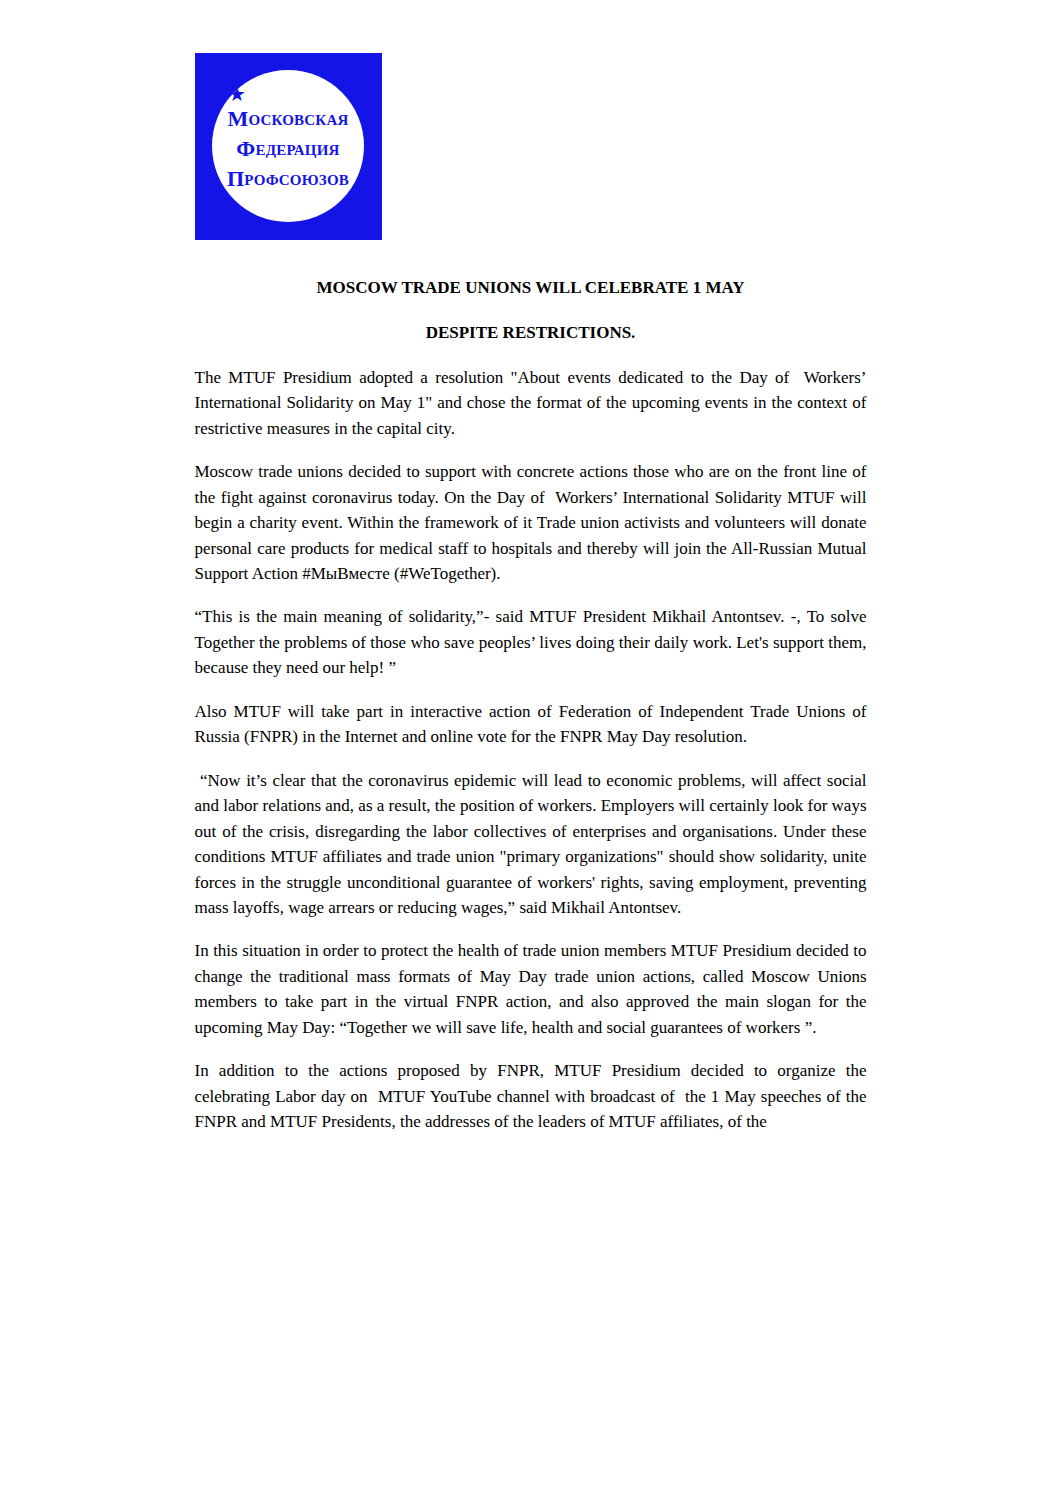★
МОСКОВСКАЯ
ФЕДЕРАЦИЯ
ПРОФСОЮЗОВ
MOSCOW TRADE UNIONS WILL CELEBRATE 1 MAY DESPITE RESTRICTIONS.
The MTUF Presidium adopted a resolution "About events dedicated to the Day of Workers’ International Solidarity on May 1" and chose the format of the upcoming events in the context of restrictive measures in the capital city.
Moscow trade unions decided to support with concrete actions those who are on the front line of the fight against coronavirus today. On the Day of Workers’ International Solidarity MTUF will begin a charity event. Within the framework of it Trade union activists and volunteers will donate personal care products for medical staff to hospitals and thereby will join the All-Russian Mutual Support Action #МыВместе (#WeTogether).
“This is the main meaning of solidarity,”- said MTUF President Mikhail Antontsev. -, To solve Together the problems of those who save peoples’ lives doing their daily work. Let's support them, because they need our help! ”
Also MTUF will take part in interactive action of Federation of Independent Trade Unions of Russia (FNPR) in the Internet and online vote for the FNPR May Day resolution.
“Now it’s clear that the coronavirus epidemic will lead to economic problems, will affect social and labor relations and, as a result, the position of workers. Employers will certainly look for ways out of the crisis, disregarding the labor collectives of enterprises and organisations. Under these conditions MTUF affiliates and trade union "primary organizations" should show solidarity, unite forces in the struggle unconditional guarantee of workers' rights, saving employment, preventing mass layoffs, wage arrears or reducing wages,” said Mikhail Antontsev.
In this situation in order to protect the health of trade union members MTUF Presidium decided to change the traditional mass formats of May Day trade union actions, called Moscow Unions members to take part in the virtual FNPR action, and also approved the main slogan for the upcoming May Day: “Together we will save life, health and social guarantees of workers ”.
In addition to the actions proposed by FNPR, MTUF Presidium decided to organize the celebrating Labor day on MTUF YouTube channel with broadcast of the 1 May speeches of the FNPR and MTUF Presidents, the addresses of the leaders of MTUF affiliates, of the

--------------------

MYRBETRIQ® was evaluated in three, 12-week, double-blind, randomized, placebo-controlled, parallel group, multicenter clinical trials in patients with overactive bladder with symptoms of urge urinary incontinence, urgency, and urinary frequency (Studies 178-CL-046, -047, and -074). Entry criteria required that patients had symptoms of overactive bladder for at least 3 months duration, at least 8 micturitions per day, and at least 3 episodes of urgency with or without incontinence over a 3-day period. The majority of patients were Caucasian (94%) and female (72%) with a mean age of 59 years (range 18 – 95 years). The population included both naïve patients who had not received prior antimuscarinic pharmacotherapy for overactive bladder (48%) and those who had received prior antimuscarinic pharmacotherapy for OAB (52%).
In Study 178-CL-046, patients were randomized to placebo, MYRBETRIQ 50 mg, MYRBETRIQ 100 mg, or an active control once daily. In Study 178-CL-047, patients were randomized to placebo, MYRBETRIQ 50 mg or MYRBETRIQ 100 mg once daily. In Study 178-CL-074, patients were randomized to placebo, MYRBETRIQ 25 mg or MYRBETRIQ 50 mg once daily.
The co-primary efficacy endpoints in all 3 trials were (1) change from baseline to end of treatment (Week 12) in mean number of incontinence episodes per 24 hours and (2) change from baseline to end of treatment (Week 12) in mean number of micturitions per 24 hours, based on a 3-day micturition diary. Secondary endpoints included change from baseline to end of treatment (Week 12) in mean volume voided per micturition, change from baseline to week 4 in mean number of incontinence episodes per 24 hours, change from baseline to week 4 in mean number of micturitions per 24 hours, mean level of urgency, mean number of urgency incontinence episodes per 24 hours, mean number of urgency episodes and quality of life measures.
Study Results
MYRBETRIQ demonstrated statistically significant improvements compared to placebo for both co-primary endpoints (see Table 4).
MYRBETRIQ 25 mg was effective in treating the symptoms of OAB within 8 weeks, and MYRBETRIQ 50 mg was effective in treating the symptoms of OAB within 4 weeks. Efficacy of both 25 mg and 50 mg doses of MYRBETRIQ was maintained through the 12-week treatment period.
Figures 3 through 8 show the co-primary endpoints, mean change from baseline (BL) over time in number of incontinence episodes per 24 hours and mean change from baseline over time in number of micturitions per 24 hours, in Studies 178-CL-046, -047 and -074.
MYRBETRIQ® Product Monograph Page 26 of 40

--------------------

• _Work instruction_
Would you retype exactly the lines above, from the line with "MYRBETRIQ® was evaluated" to the line with "In Study 178-CL-046, patients", with both end lines kept and nothing more?

• _Answer box_
MYRBETRIQ® was evaluated in three, 12-week, double-blind, randomized, placebo-controlled, parallel group, multicenter clinical trials in patients with overactive bladder with symptoms of urge urinary incontinence, urgency, and urinary frequency (Studies 178-CL-046, -047, and -074). Entry criteria required that patients had symptoms of overactive bladder for at least 3 months duration, at least 8 micturitions per day, and at least 3 episodes of urgency with or without incontinence over a 3-day period. The majority of patients were Caucasian (94%) and female (72%) with a mean age of 59 years (range 18 – 95 years). The population included both naïve patients who had not received prior antimuscarinic pharmacotherapy for overactive bladder (48%) and those who had received prior antimuscarinic pharmacotherapy for OAB (52%).
In Study 178-CL-046, patients were randomized to placebo, MYRBETRIQ 50 mg, MYRBETRIQ 100 mg, or an active control once daily. In Study 178-CL-047, patients were randomized to placebo, MYRBETRIQ 50 mg or MYRBETRIQ 100 mg once daily. In Study 178-CL-074, patients were randomized to placebo, MYRBETRIQ 25 mg or MYRBETRIQ 50 mg once daily.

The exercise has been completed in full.